In internal organs and abscesses, on the other hand, good effective concentrations are reached. Since the excretion occurs 90 % via the kidneys, toxic concentrations can be reached very quickly during renal failure, and particular care is required. It is also contraindicated in patients who are deaf.
Resistance to vancomycin is based on a change in the murein strands. Instead of the usual alanyl-alanine residue resistance, bacteria have a pentapeptide in their murein strands. The binding of vancomycin to this pentapeptide is significantly worse. Resistance genes include VanA which is plasmid-coded and causes resistance to vancomycin and teicoplanin. VanB and VanC, however, only encode resistance to vancomycin. As mentioned above, these resistances especially involve Enterococcus faecium (but less frequently E. faecalis) and S. aureus. These kinds of staphylococci are called VISA for vancomycin-intermediate S. aureus.

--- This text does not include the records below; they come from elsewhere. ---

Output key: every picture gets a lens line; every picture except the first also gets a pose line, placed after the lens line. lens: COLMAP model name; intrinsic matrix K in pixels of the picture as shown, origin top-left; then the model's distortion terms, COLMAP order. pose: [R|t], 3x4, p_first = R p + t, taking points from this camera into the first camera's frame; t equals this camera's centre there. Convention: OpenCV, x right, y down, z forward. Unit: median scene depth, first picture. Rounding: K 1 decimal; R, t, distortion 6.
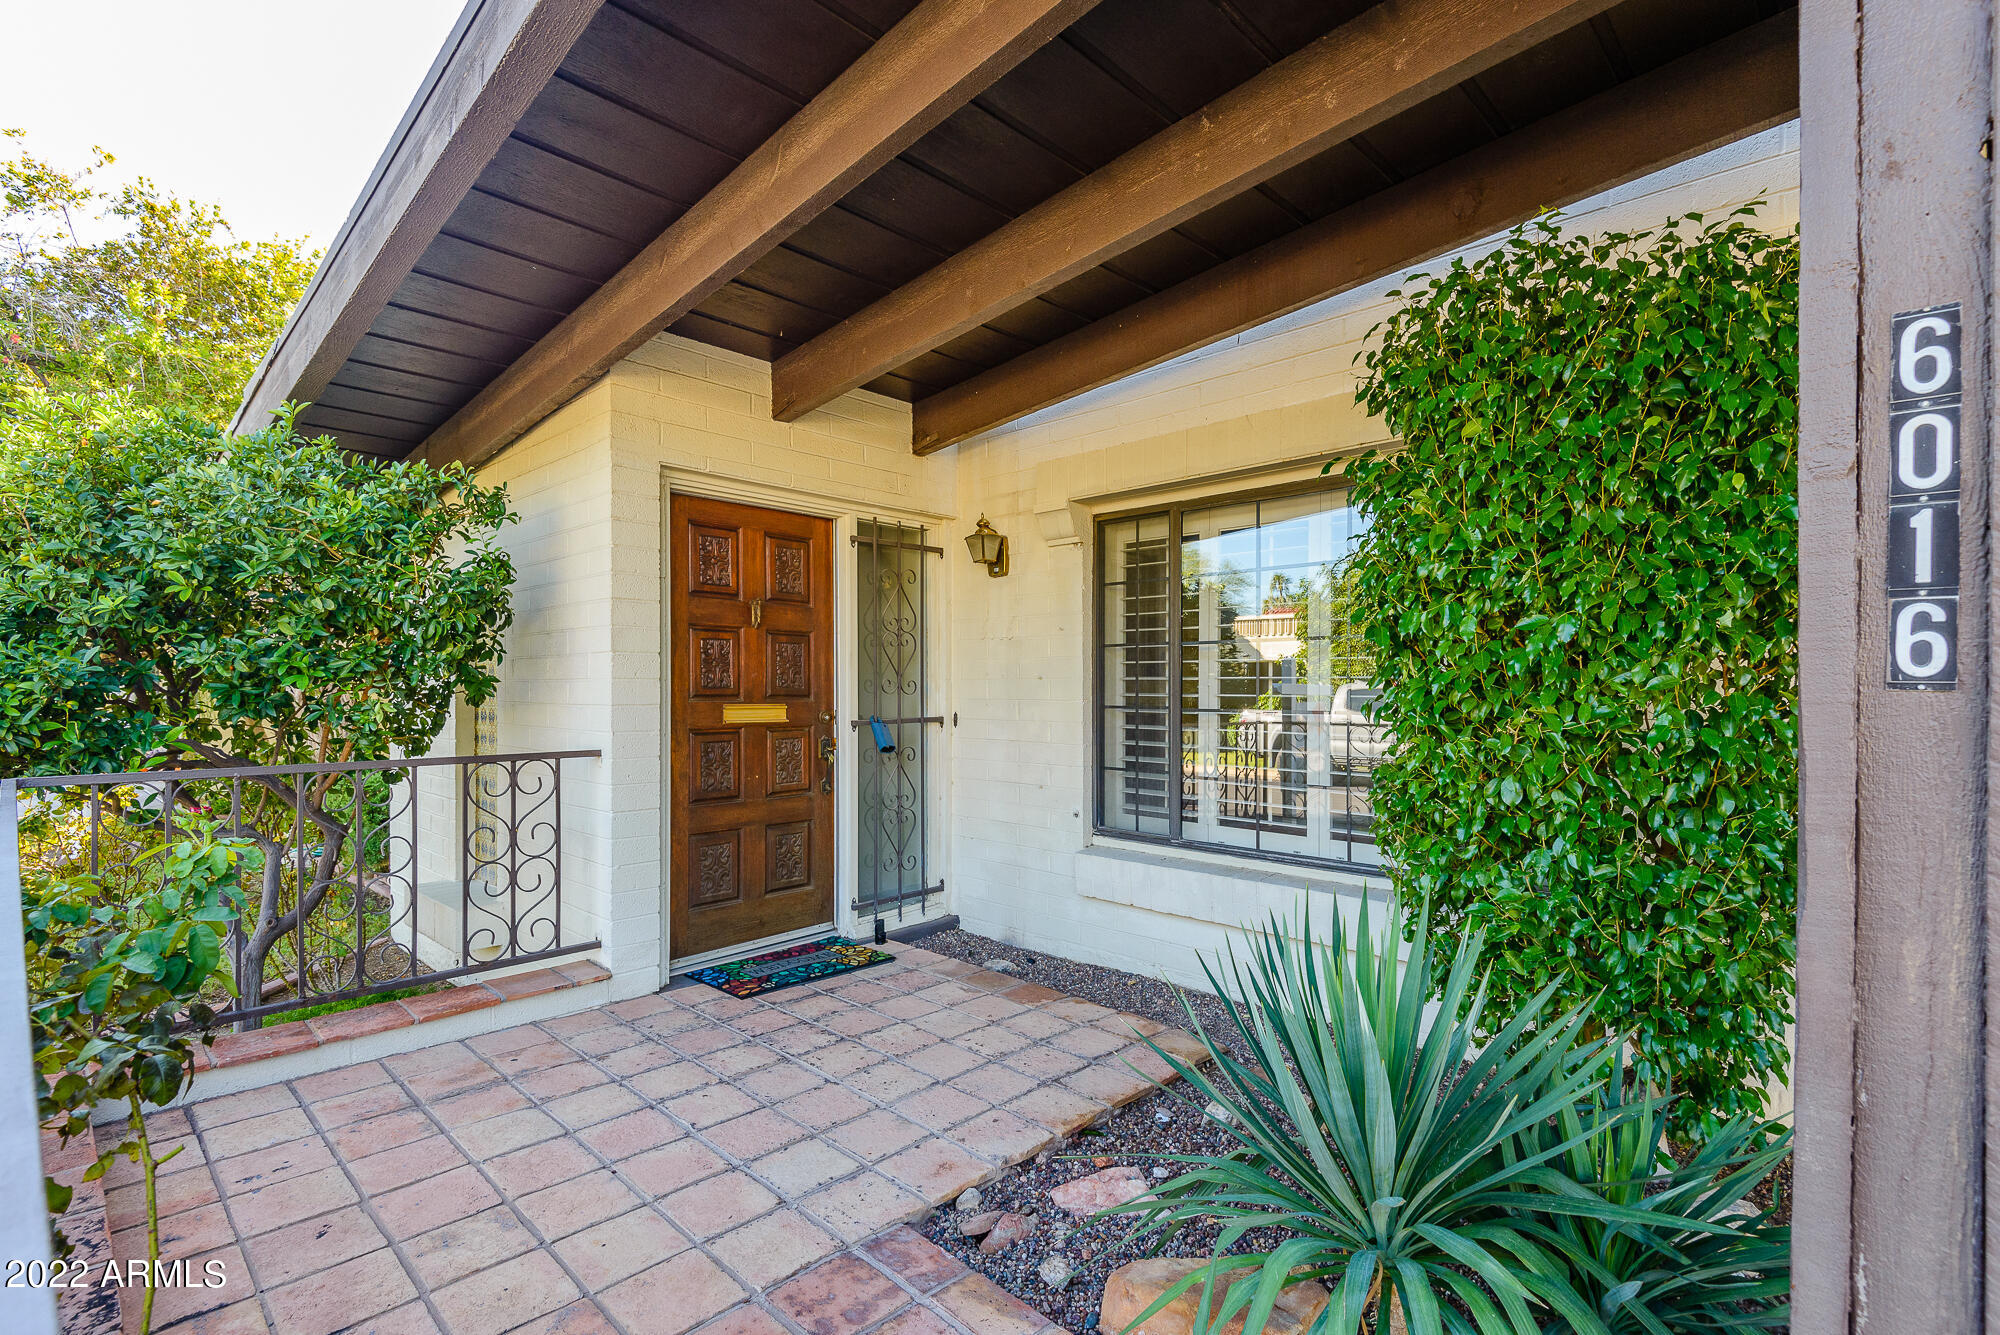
lens RADIAL K [[919.5, 0, 994.1], [0, 919.5, 695.2], [0, 0, 1]] dist [0.037889, -0.027633]
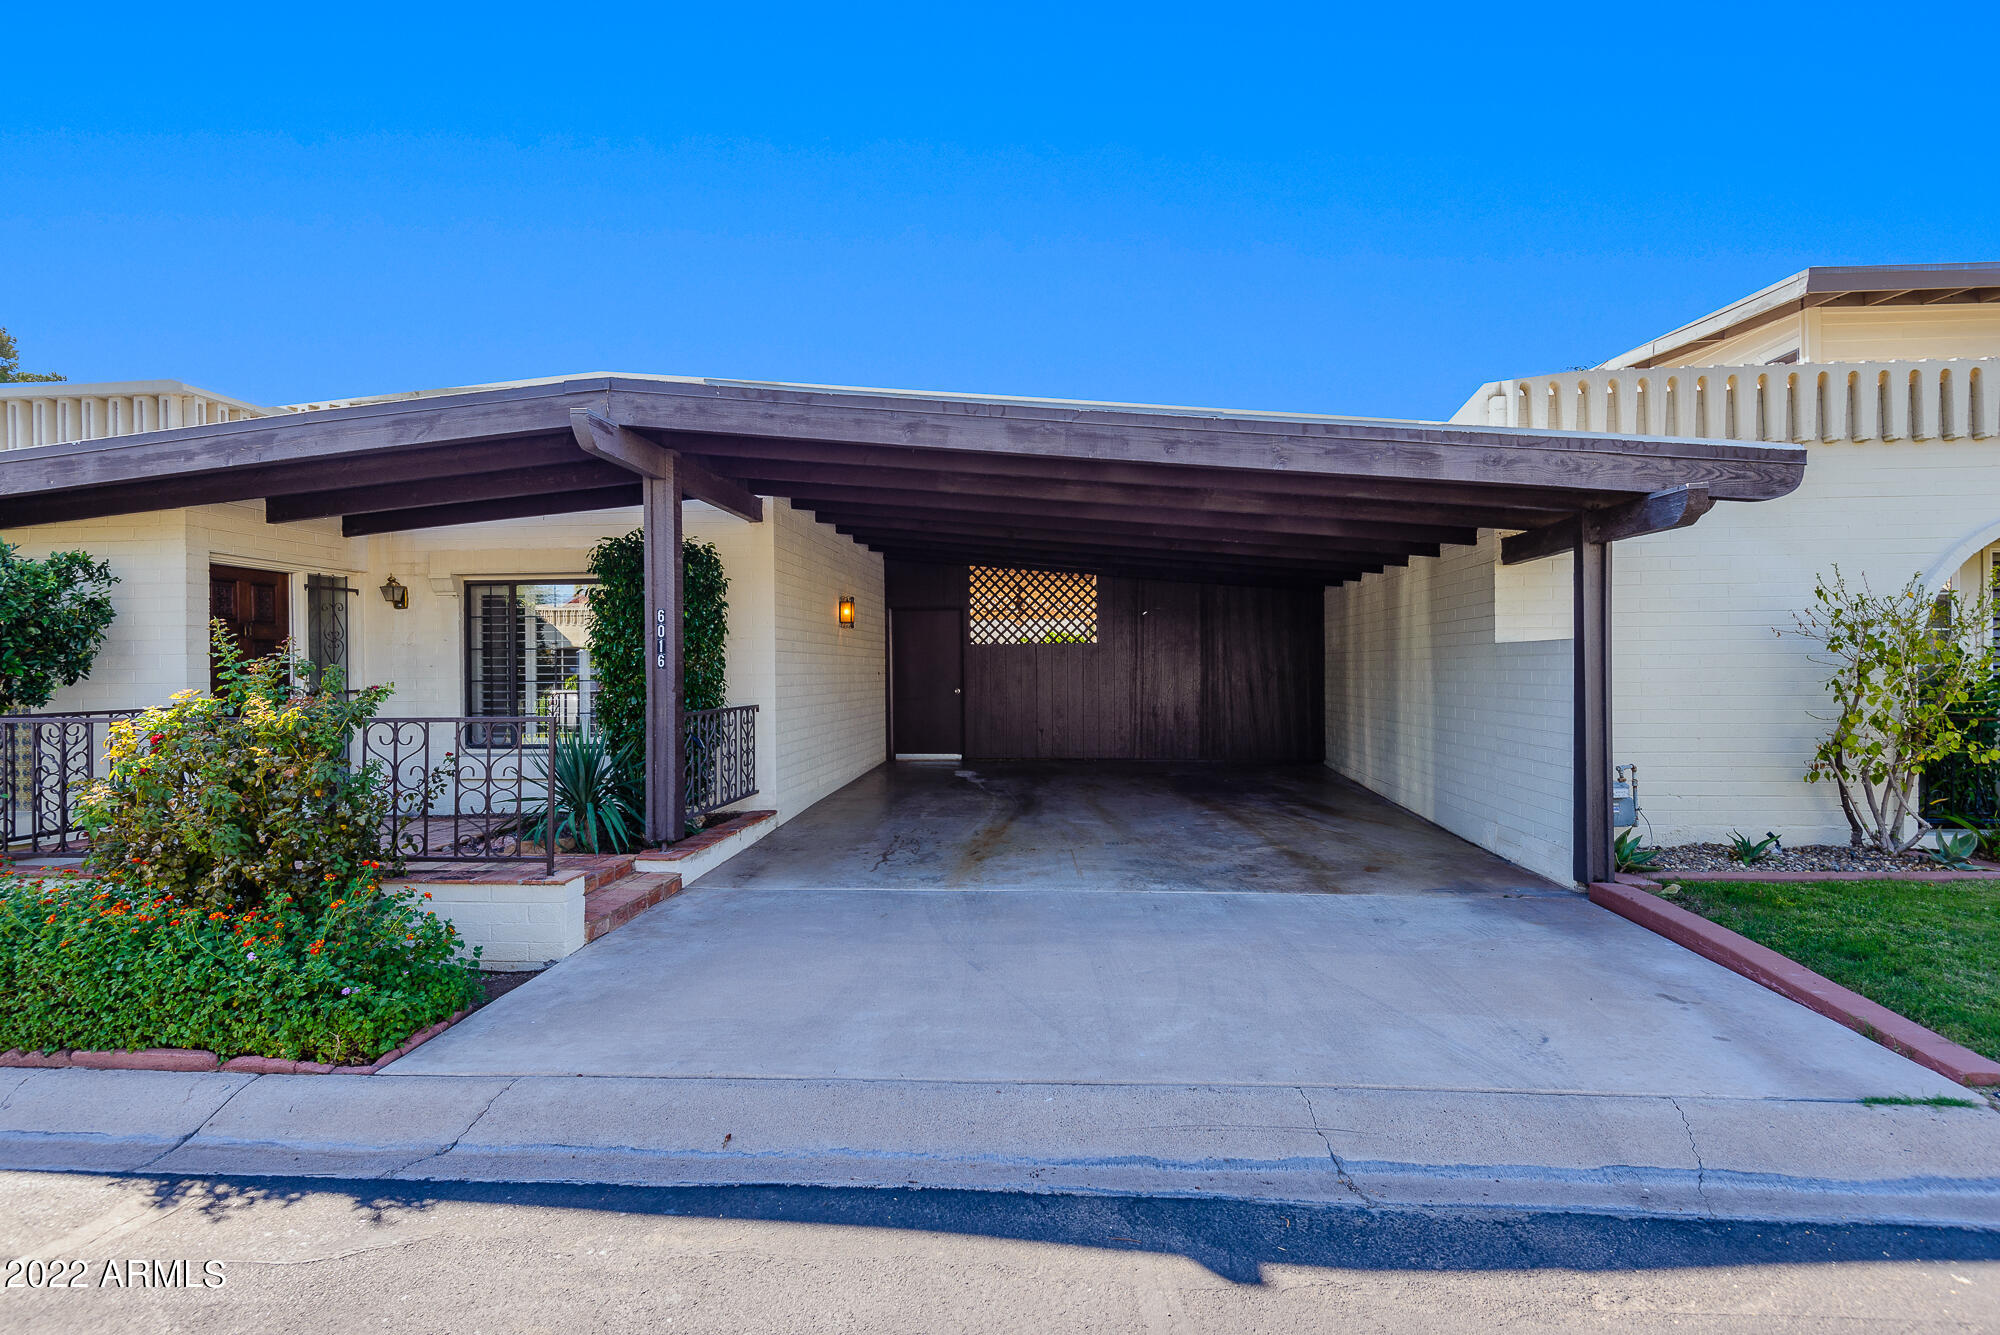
lens RADIAL K [[975.4, 0, 1000.0], [0, 975.4, 667.5], [0, 0, 1]] dist [0.040141, -0.029607]
pose [[0.774379, -0.004054, 0.632709, -0.318204], [0.013202, 0.999865, -0.009753, 0.018407], [-0.632584, 0.015905, 0.774328, -1.258509]]
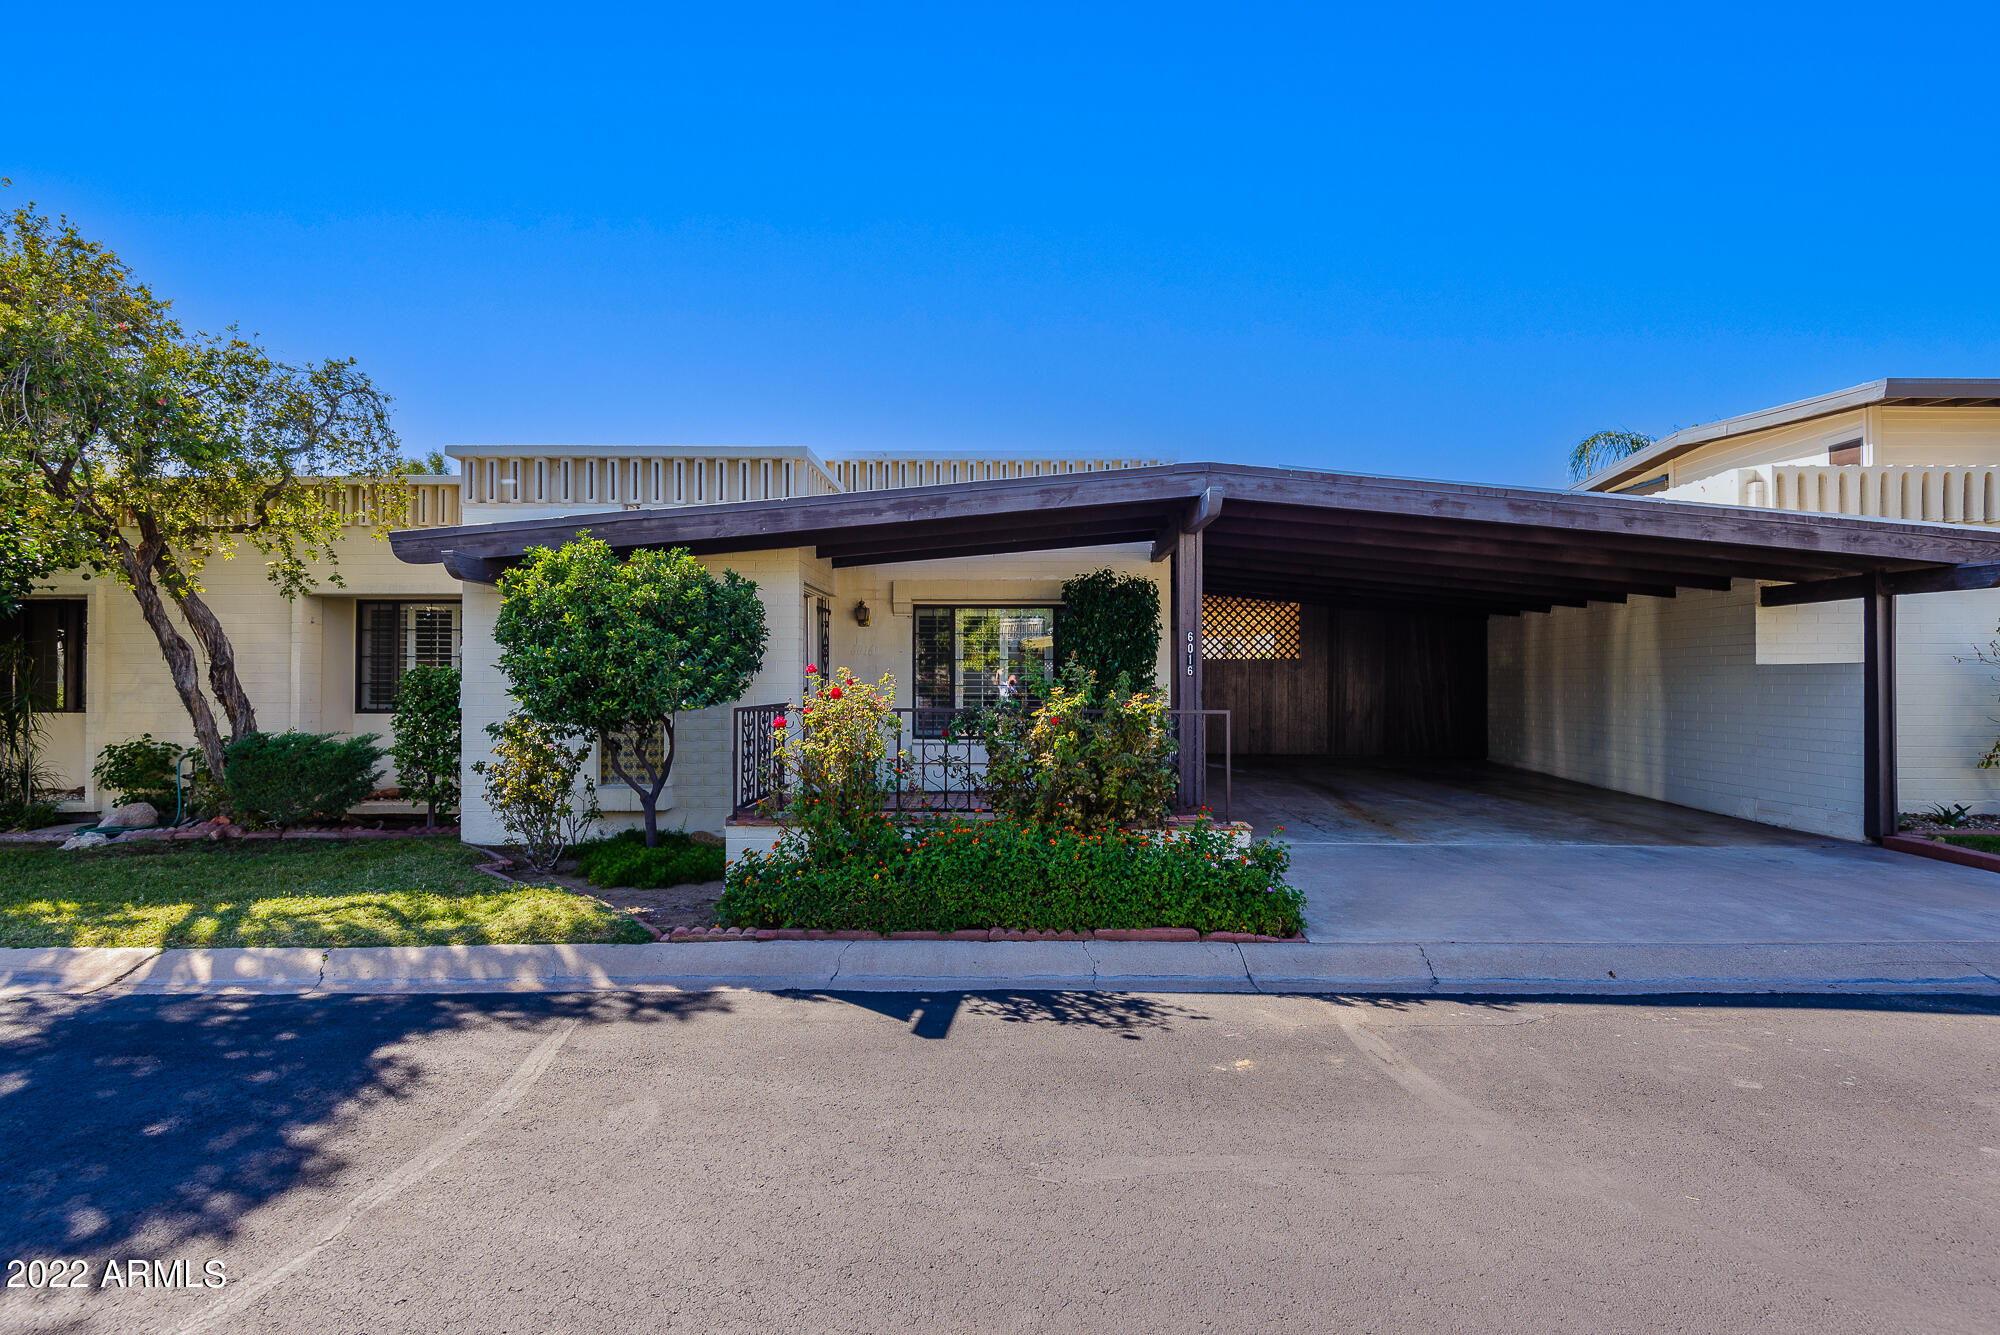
lens RADIAL K [[904.9, 0, 1000.0], [0, 904.9, 667.5], [0, 0, 1]] dist [0.035323, -0.024413]
pose [[0.735245, 0.013014, 0.677676, -1.287251], [0.001650, 0.999778, -0.020991, 0.018693], [-0.677799, 0.016552, 0.735061, -0.866311]]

Vancomycin is indicated for infections with staphylococci in the case of penicillin allergy, resistant corynebacteria, and enterococci. It is the medication of choice against the infection of a prosthetic or synthetic material within the body, such as prosthetic heart valves catheters, and is often combined with rifampicin or gentamicin to cover resistant staphylococci and enterococci.
For further outpatient treatment of such diseases, teicoplanin is applicable. It is a glycopeptide as well but has a longer half-life period than vancomycin. In cases of pseudomembranous colitis caused by Clostridium difficile, vancomycin can be orally administered and is nowadays often preferred rather than metronidazole.